Now imagine I said to you “I want you to try and touch the tip of your nose with your index finger” you would likely find that a strange request, providing you were not in some way disabled. It’s easy to do it, there’s no chance of failure, so why use “try”?
However if I asked you to “Try and touch the ceiling” that would sound and feel more sensible. Because there’s no certainty that you can touch the ceiling – most ceilings are too high.
What comes out of all of these examples?
That we only use the word TRY when we expect or assume failure!
“We must try and get together sometime” means something like “I thought I’d got rid of you and I haven’t the assertiveness to tell you I hope I never see you again!”
“I’ll try and get that done” means “I am not going to tell you I cannot or will not do it – but don’t hold your breath waiting for me to do it!”
But it’s only a figure of speech Perhaps. But figures of speech often give strong clues about what is going on in the background. They can be a form of leakage from the underlying emotions. Especially if you listen to them carefully and take them literally.
Words like ‘try’ indicate what we are really thinking and, perhaps, do not want to admit even to ourselves.
The words you use sub-vocally in your self talk affect your mood. And the words you use out loud affect both my your own and other people’s moods.
“Try” creates doubt – in your own mind and in the minds of others – and suggests that it is unlikely that you will succeed. Replace ‘try’ with ‘will’
Use it for awhile and decide for yourself if it makes a difference to how you feel and to how people respond to you.
Instead of
“I must try and start exercising”
“I will try to give up smoking”
“I will try to eat more healthily”
“I will try to be nicer to people”
use “I WILL begin exercising etc.”
What if I’m not sure that I’ll succeed?
That’s OK. You do not have to be sure you’ll succeed before beginning something.
It is OK to ‘fail’.
‘Try’ is a way of insuring ourselves against the bad feelings we associate with failure… “But I didn’t say I WOULD do it! I just said I’d TRY!”
Make a decision that it is OK to not get everything right every time and you’ll feel a lot better saying “I will…”

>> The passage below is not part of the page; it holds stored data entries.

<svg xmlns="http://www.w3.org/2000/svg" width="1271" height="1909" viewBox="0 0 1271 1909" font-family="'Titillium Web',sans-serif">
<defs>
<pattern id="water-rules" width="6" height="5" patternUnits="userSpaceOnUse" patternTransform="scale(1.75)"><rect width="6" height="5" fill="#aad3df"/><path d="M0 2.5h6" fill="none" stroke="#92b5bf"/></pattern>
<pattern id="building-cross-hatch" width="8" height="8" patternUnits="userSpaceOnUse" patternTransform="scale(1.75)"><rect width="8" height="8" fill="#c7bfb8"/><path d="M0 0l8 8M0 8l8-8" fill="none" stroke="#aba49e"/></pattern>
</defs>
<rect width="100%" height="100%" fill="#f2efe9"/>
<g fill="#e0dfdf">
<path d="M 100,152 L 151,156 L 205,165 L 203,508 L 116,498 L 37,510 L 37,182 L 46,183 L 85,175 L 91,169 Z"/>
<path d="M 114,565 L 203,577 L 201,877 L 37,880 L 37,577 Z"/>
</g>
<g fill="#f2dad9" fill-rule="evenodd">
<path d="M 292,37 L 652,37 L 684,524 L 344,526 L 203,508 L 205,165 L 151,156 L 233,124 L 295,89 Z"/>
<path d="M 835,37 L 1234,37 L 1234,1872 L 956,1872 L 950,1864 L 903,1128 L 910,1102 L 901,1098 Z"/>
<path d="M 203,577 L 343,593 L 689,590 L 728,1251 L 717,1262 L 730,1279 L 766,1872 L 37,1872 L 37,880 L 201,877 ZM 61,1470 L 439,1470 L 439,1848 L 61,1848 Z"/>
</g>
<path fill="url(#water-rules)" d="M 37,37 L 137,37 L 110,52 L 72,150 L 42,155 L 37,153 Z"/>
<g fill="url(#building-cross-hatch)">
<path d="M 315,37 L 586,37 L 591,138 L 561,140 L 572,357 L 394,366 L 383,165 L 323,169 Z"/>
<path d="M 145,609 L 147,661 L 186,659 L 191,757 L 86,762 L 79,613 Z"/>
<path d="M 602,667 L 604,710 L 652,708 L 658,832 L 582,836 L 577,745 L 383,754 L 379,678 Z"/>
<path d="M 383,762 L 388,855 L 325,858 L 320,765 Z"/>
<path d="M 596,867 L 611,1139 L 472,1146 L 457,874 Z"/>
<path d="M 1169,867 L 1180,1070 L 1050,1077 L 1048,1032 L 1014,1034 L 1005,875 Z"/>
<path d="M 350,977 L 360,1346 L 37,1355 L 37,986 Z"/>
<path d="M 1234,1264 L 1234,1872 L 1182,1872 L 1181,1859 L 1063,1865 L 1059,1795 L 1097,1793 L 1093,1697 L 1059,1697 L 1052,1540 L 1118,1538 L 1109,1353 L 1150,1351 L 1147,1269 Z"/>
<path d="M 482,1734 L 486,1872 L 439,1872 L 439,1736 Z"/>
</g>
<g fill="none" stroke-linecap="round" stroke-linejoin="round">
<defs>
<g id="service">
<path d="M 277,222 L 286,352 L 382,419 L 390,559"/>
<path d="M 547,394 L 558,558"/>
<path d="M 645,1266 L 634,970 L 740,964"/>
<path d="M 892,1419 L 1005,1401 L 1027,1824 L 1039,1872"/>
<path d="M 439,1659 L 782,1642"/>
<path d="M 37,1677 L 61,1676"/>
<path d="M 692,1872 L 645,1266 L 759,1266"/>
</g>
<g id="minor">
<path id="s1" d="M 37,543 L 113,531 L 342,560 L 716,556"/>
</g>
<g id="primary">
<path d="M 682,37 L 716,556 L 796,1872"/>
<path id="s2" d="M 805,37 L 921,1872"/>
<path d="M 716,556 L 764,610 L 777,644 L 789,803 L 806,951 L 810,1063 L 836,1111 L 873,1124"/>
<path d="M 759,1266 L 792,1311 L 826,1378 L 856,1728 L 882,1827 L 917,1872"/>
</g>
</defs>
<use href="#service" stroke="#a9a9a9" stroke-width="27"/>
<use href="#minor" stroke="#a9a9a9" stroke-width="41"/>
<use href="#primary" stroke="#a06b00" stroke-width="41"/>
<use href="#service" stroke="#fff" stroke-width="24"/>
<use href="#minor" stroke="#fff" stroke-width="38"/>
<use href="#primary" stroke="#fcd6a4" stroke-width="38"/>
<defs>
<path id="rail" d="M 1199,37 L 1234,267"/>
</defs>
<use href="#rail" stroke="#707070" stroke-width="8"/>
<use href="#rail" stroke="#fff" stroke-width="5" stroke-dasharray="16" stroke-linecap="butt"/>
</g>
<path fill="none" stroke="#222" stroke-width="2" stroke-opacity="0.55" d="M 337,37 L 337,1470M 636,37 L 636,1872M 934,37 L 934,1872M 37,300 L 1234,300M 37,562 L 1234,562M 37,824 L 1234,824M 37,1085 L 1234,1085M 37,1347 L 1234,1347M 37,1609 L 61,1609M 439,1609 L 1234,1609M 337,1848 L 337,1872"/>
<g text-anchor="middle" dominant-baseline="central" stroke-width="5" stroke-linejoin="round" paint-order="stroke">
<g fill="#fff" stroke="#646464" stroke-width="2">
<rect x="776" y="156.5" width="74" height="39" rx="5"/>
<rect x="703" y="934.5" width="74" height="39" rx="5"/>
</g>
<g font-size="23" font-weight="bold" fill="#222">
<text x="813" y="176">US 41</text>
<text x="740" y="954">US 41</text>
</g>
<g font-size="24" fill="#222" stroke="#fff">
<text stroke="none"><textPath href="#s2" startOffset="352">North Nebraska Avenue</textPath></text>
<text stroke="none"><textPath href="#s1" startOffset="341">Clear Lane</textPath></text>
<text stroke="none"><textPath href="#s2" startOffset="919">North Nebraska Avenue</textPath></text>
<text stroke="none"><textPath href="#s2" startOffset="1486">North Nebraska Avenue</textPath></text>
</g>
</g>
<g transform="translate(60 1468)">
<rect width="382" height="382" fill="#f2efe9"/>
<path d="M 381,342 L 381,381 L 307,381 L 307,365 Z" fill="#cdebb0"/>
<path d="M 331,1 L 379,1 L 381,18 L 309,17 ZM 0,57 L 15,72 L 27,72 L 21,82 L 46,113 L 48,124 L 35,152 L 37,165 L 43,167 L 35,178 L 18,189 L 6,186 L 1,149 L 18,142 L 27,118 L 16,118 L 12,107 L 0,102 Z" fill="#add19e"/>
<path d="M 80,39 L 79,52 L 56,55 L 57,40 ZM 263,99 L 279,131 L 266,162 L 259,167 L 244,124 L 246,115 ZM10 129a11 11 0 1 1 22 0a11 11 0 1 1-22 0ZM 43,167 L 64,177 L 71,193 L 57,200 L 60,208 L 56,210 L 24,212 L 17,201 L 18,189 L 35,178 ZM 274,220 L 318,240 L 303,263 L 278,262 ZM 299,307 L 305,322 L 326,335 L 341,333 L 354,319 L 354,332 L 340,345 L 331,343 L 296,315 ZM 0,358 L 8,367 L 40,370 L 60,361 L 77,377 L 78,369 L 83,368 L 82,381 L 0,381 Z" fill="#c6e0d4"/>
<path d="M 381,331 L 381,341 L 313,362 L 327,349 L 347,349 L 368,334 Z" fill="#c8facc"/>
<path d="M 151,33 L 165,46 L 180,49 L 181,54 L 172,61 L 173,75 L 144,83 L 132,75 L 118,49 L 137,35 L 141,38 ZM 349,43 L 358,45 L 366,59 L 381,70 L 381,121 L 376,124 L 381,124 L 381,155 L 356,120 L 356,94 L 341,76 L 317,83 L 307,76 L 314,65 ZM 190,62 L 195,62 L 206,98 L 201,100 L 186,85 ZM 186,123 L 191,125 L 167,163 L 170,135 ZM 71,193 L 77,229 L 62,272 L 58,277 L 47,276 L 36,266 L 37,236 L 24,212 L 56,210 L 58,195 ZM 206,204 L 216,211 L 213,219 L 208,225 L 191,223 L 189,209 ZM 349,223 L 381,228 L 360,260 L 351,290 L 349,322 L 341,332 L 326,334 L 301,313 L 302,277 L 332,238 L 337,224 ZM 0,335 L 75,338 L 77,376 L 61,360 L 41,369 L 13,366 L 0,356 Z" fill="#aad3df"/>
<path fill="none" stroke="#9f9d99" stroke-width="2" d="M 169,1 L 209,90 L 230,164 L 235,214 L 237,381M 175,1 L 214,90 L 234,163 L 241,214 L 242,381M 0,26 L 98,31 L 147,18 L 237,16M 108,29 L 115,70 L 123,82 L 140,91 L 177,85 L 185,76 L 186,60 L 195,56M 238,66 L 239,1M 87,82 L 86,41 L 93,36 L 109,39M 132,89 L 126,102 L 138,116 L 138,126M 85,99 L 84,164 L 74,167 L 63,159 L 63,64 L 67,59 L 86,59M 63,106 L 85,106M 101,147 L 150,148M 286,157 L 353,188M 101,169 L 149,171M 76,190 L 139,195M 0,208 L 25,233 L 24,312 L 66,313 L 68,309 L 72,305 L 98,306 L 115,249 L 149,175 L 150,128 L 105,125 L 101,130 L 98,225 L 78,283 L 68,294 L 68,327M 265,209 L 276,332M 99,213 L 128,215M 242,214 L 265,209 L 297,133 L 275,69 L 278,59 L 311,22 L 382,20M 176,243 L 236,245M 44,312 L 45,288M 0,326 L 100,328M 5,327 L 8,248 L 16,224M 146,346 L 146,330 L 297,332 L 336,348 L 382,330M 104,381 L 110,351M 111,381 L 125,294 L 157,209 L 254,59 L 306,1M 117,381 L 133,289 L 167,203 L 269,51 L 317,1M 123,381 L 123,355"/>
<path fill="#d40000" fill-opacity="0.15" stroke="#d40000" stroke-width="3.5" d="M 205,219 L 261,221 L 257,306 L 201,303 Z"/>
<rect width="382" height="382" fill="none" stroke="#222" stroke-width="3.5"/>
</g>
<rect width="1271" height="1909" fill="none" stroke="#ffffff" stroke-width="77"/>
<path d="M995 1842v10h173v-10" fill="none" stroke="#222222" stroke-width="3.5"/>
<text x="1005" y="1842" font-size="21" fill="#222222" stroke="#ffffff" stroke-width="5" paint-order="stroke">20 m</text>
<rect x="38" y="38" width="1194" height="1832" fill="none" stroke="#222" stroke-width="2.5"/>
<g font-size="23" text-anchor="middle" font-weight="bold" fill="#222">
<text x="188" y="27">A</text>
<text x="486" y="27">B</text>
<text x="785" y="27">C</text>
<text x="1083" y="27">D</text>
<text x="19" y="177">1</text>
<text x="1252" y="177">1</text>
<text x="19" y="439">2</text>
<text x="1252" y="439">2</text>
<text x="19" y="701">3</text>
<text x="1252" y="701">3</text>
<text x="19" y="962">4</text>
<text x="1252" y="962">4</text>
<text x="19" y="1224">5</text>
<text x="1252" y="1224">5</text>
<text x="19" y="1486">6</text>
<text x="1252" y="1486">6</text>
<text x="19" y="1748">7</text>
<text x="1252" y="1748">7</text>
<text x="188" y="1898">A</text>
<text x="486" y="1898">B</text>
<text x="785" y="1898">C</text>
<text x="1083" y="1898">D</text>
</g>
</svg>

The other side of this coin is that if you do not say “I will…” you are not fully committed to it. You’re giving yourself a get-out clause – just in case.
Commit – fully
Commit fully – or don’t bother. If you do not commit fully you are kidding yourself. You are pretending to yourself that you are going to give something your best shot whereas in fact you are going into it prepared to fail and with your failure alibi ready in advance.
When you commit fully you are arming yourself with a belief that you will succeed – do this and you’re half-way there before you even begin.